Sunday, February 25, 2007

Between Twenty and Forty

On Auden's centenary (it was February 21), a paragraph from his essay, "Reading" that seems to UD to have much to do with what a university education's supposed to be about:


Between the ages of twenty and forty we are engaged in the process of discovering who we are, which involves learning the difference between accidental limitations which it is our duty to outgrow and the necessary limitations of our nature beyond which we cannot trespass with impunity. Few of us can learn this without making mistakes, without trying to become a little more of a universal man than we are permitted to be. It is during this period that a writer can most easily be led astray by another writer or by some ideology. When someone between twenty and forty says, apropos of a work of art, "I know what I like," he is really saying "I have no taste of my own but accept the taste of my cultural milieu," because, between twenty and forty, the surest sign that a man has a genuine taste of his own is that he is uncertain of it. After forty, if we have not lost our authentic selves altogether, pleasure can again become what it was when we were children, the proper guide to what we should read.



********************

Mr and Ms UD are off to Baltimore, to hear their kid sing in the Maryland All-State Chorus.
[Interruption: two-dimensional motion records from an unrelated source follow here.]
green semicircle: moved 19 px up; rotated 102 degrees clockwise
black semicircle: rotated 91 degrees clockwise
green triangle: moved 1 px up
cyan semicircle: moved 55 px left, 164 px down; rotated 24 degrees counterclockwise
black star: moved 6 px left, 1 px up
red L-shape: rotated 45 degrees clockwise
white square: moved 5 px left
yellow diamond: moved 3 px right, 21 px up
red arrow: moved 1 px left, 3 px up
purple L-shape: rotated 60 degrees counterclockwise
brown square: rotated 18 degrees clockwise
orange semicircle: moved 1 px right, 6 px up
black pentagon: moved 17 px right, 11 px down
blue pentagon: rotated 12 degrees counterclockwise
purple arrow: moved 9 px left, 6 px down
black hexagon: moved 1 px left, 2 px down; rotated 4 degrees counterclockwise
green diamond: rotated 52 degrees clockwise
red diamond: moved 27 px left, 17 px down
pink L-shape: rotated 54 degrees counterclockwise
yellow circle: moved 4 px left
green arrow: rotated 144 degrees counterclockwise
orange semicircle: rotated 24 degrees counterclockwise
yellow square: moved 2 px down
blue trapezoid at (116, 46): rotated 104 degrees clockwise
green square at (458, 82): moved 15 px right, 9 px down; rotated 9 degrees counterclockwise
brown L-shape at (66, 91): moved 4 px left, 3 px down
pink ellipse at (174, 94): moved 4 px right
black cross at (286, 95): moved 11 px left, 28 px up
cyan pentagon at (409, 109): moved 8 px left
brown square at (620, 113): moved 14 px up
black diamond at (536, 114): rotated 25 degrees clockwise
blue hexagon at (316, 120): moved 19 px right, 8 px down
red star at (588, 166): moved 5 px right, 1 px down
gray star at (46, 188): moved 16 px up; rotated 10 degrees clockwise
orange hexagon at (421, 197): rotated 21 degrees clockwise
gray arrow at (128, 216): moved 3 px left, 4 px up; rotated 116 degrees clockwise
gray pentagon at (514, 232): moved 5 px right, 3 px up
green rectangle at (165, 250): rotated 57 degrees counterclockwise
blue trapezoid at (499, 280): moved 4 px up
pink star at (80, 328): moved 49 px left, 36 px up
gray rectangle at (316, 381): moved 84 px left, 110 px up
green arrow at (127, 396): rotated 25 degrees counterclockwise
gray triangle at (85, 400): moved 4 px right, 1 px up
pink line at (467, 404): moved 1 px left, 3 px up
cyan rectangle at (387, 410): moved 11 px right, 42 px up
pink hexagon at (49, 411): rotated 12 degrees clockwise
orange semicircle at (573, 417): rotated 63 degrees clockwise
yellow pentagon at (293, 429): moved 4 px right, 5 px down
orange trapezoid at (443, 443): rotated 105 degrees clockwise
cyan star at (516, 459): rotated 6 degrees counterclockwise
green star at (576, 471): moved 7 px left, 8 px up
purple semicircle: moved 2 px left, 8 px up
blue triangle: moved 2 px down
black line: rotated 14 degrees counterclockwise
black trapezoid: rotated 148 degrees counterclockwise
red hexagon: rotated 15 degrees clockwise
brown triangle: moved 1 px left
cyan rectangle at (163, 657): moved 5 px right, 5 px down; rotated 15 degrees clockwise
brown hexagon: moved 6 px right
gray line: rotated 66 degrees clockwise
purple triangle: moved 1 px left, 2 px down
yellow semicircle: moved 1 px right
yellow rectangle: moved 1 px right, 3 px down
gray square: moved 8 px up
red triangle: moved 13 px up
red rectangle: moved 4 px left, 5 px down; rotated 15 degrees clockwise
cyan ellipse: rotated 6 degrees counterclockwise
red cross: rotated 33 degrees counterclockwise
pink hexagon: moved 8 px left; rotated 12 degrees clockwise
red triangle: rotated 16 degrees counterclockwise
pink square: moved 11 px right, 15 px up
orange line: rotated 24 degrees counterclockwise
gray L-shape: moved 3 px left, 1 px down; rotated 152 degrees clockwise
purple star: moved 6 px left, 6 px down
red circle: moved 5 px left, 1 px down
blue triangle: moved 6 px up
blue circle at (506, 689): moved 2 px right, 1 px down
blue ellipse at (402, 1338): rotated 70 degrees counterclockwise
Here's the program:


Corpus Christi Carol.....Trond Kverno
My Love Dwelt In a Northern Land..... Edward Elgar
The Cloths of Heaven........ Z. Randall Stroope [words by Yeats]
Sing a Mighty Song............Daniel E. Gawthrop
It Takes a Village..........Joan Szymko
Christus est natus....... Damijan Moènik
May No Rash Intruder Disturb.... George Frederich Händel
Warum............... Johannes Brahms
Y’susum Midbar (The Desert Shall Be Glad).........arr. Alice Parker
Durme, Durme (Sleep, Sleep)



I'm bracing myself for "It Takes a Village."